Text for analysis Block Start
Now, let’s create the endpoint and the service we are going to cache. Assuming you, the reader, have some knowledge of spring, I am not going to go into details on this.

// Controller code
@RestController
@RequestMapping(value = "/api/hashes")
@AllArgsConstructor
public class HashController {

    private final HashService hashService;

    @GetMapping(value = "/{text}", produces = APPLICATION_JSON_VALUE)
    public HttpEntity<String> generate(@PathVariable final String text) {
        return ResponseEntity.ok(hashService.generateMd5(text));
    }
}

// Service code
@Service
public class HashServiceImpl implements HashService {

    @Override
    public String generateMd5(final String text) {
        try {
            final MessageDigest md = MessageDigest.getInstance("MD5");

            md.update(text.getBytes());

            return DatatypeConverter.printHexBinary(md.digest()).toUpperCase();
        } catch (NoSuchAlgorithmException e) {
            throw new RuntimeException("Unable to get MD5 instance");
        }
    }
}

Simple stuff. Let’s know add the cache capabilities.

First, we will add the cache configuration to our service as a new annotation.

@Cacheable(value = "md5-cache")

This is going to define the name that it is going to be used for this cache ‘md5-cache’. As a key, the content of the method parameter will be used.
Text for analysis Block End
Excerpted records Block Start
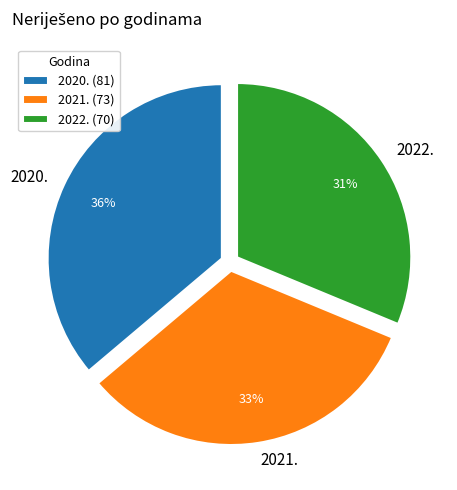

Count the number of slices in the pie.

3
Excerpted records Block End
Excerpted records Block Start
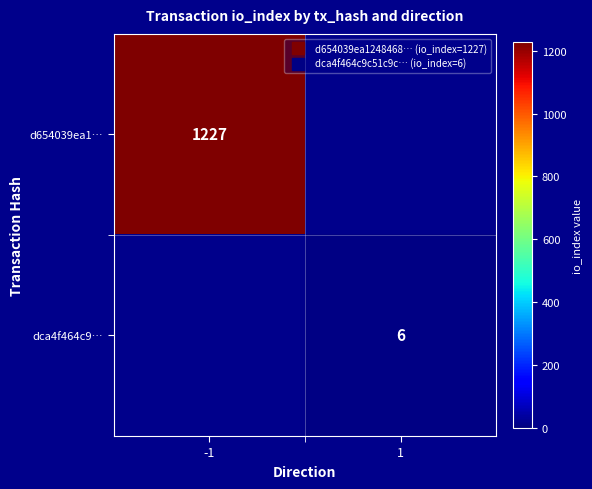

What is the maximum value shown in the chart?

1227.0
Excerpted records Block End
▸ Task list
#1 Reproduce the stretch of the Spring caching text from "First, we will" through "will be used.".
#2 In the Spring caching text, what will be used as the key for the cache?
The rows are separate material, unrelated to the Spring caching text.

▸ Answers per task
#1
First, we will add the cache configuration to our service as a new annotation.

@Cacheable(value = "md5-cache")

This is going to define the name that it is going to be used for this cache ‘md5-cache’. As a key, the content of the method parameter will be used.

#2 The content of the method parameter will be used as the key.